Bosnia’s polls closed in a contest between entrenched nationalists and economy-focused reformists.
Election authorities said 35 percent of nearly 3.4 million people eligible to vote turned out on Sunday to cast their ballots by 3pm (13:00 GMT) with the first official results expected in the coming hours.
Despite reports of irregularities and the detention of some people over ballot fraud, officials said the vote proceeded in a satisfactory manner.
Bosnia is going through its worst political crisis since the end of its war in the 1990s, prompted by separatist policies of the Serb leadership and threats of blockades by Bosnian Croats.
Voters cast ballots for the three members of Bosnia’s tripartite presidency, members of parliament, and the president of the country’s Republika Srpska.
Some 90 political parties have fielded their candidates with another 17 candidates running as independents.
Nearly three decades after war ravaged the Balkan country, Bosnia continues to be burdened by its ethnic divisions.
It has been governed by a dysfunctional administrative system created by the 1995 Dayton Agreement that succeeded in ending the conflict in the 1990s but has largely failed in providing a framework for the country’s political development.
The peace agreement divided the country into two highly independent governing entities: the Republika Srpska – which has a predominantly Serb population – and the Federation of Bosnia and Herzegovina, which is shared by Bosniaks and Croats.

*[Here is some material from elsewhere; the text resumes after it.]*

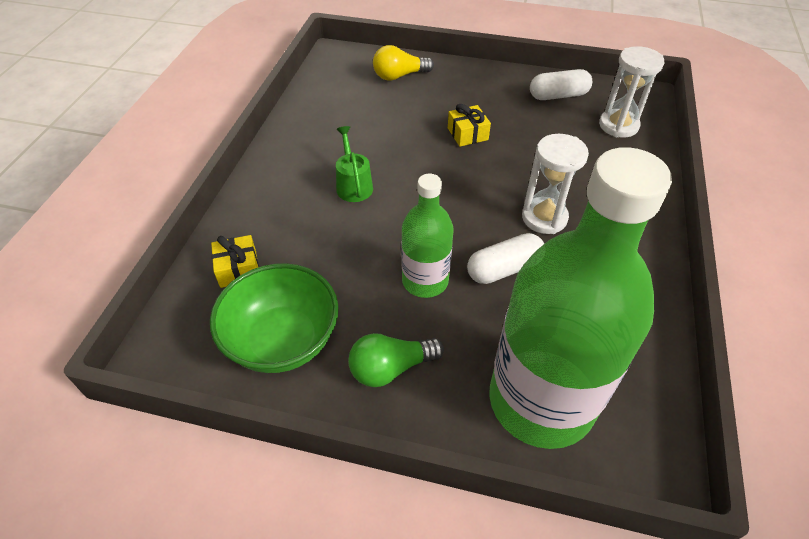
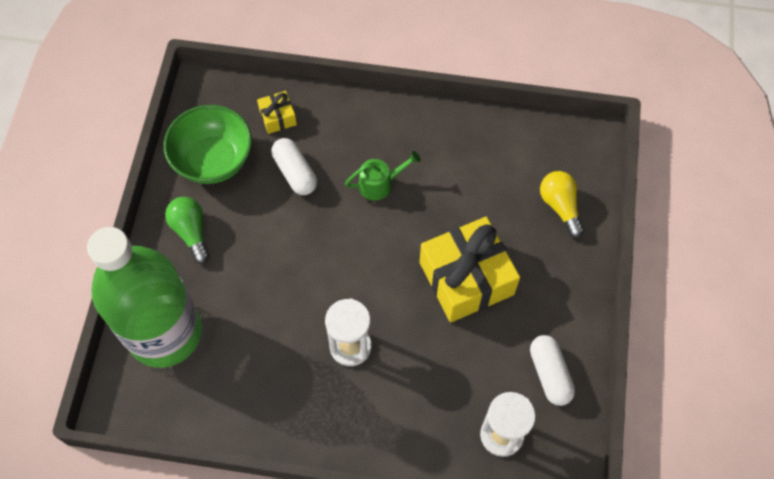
camera: 85 degrees right, 15 degrees up
(425, 281) = (271, 249): green bottle -> none
(467, 134) = (466, 278): yellow gift -> yellow gift, size x2.21
(504, 269) = (287, 310): white capsule -> white capsule (295, 172)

The two entities have broad autonomy but are linked by shared national institutions. All countrywide actions require consensus from all three ethnic groups.
In the war’s wake, ethnic political parties have long exploited the country’s divisions in a bid to maintain power.
“People are not being represented equally and our democracy and our sovereignty is always being challenged by the others,” Ena Porca, a first-time voter told Al Jazeera.